Aim of the exercise:
Go through the entries below and pick out every line with "that".

Collected data:
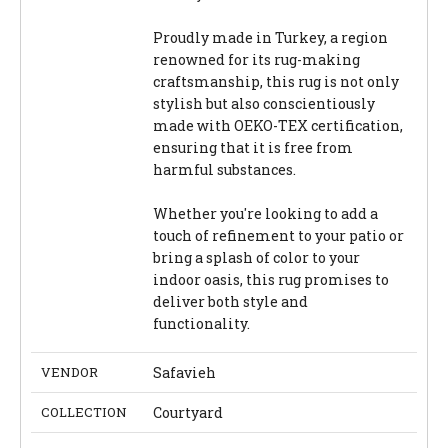
Proudly made in Turkey, a region
renowned for its rug-making
craftsmanship, this rug is not only
stylish but also conscientiously
made with OEKO-TEX certification,
ensuring that it is free from
harmful substances.
Whether you're looking to add a
touch of refinement to your patio or
bring a splash of color to your
indoor oasis, this rug promises to
deliver both style and
functionality.
VENDOR
Safavieh
COLLECTION
Courtyard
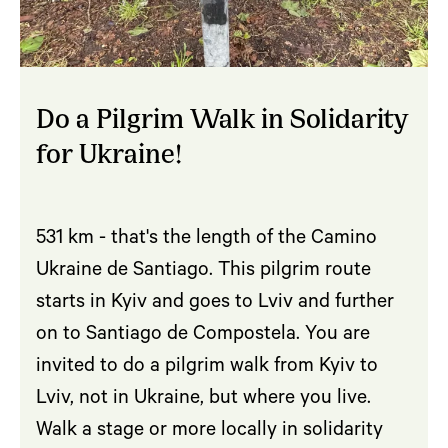
Do a Pilgrim Walk in Solidarity
for Ukraine!
531 km - that's the length of the Camino
Ukraine de Santiago. This pilgrim route
starts in Kyiv and goes to Lviv and further
on to Santiago de Compostela. You are
invited to do a pilgrim walk from Kyiv to
Lviv, not in Ukraine, but where you live.
Walk a stage or more locally in solidarity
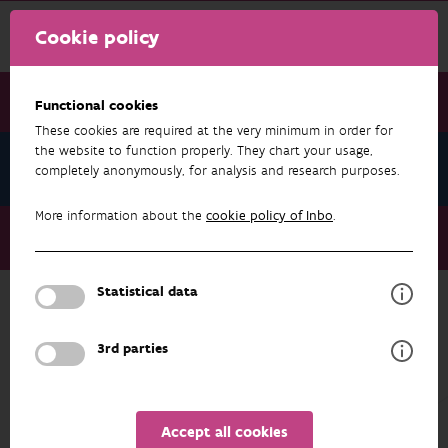
Cookie policy
Functional cookies
These cookies are required at the very minimum in order for
the website to function properly. They chart your usage,
News July 2026
completely anonymously, for analysis and research purposes.
More information about the
cookie policy of Inbo
.
News July 2026
Seventh European Conservation Genetics Meeting
Statistical data
NEWS JULY 2026
3rd parties
Accept all cookies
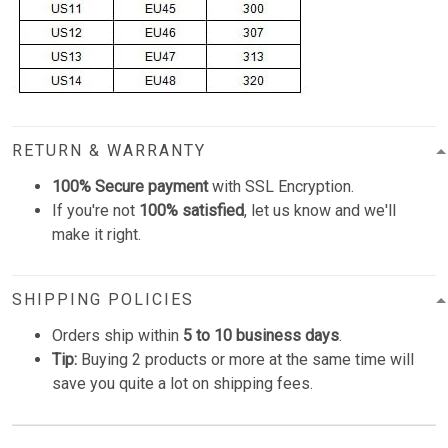
RETURN & WARRANTY
100% Secure payment
with SSL Encryption.
If you're not
100% satisfied
, let us know and we'll
make it right.
SHIPPING POLICIES
Orders ship within
5 to 10 business days
.
Tip:
Buying 2 products or more at the same time will
save you quite a lot on shipping fees.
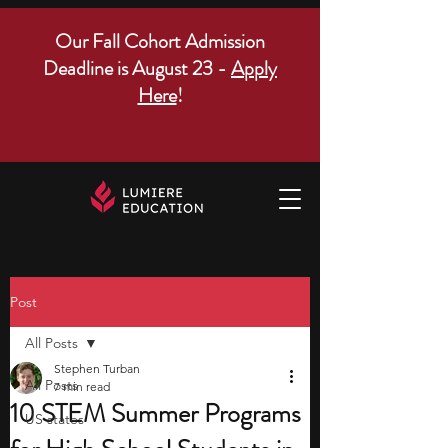
Our Fall Cohort Admission
Deadline is August 23 -
Apply
Here
!
Post
All Posts
Stephen Turban
All Posts
7 min read
10 STEM Summer Programs
US states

Response below:
ensuring that it is free from
531 km - that's the length of the Camino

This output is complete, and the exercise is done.